Bekleyiştir Şubat. Gelsin diye, daha Ocak’ın ortasında yazı yazdırır bana. Zaten beklerken daha umutlu değil miyizdir? Godot’yu Beklerken yapıtındaki gibi bu bekleyiş ve umuttur Şubat’ı güzelleştiren. Geldiğinde benim hayalimdeki o kahraman olmasa da…

Bezginlik de saklıdır Şubat’ta ama bu bezginlik kışın, soğuğun, acının bezginliğidir. Bunun üzerine kim daha iyi günler hayal etmez ki?...

Sevinçli bir karnedir Şubat. Benim çocukluğum için iyi notlar, övgüler ve uzunca bir dinlenme molasıdır. Harçlıklar aileden ve yakınlardandır.

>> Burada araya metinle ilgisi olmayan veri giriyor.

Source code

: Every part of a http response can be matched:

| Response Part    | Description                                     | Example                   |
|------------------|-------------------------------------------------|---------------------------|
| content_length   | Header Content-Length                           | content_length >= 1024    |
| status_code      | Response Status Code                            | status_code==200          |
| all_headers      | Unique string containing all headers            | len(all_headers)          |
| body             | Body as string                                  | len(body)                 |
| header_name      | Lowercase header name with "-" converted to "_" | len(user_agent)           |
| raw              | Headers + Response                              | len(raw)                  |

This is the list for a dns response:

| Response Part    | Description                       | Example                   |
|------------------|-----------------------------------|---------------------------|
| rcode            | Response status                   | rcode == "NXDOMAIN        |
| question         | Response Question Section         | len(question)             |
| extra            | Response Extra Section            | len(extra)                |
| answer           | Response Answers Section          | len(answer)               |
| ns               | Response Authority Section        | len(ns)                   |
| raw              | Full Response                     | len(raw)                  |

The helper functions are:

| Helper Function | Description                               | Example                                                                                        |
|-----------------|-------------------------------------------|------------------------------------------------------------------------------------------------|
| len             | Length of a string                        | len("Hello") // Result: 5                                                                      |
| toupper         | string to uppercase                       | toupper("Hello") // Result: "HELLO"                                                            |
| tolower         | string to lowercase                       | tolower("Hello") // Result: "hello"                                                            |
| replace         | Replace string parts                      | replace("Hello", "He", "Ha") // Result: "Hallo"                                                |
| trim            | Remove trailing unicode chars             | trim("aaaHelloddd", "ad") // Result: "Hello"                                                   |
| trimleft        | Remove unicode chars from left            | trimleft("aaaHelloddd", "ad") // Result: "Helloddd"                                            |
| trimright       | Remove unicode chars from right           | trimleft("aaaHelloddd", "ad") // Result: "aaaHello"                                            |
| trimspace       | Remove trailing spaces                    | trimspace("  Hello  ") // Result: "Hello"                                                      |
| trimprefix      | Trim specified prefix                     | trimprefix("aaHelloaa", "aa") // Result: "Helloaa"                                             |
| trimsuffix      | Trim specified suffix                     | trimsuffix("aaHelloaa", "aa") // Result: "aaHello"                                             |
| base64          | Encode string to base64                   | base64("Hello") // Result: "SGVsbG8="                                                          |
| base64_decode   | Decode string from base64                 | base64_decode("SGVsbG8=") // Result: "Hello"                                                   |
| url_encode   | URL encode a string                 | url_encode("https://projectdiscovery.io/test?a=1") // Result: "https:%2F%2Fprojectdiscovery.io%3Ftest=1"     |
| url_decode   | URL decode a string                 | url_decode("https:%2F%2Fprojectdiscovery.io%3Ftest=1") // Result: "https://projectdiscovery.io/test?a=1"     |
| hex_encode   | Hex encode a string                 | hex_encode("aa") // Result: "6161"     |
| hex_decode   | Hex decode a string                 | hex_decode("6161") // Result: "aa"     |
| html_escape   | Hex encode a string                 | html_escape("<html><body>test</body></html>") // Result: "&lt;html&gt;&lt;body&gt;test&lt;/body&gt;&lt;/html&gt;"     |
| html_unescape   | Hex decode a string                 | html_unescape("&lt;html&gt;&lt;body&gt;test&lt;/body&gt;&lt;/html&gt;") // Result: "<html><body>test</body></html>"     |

Bekliyorum seni Şubat, n’olur bu kez daha bir gürül gürül gel! Hızlı ama verimli geç. Şöyle yanan tüm yüreklere bir su serp. Beni hayal kırıklığına uğratma. Unutma, sen benim kahramanımsın.
İzmir, 18.01.09

Not: Şubat'a o kadar bel bağladım; gel gör ki güvendiğim dağlara kar yağdı, demin camdan gördüm.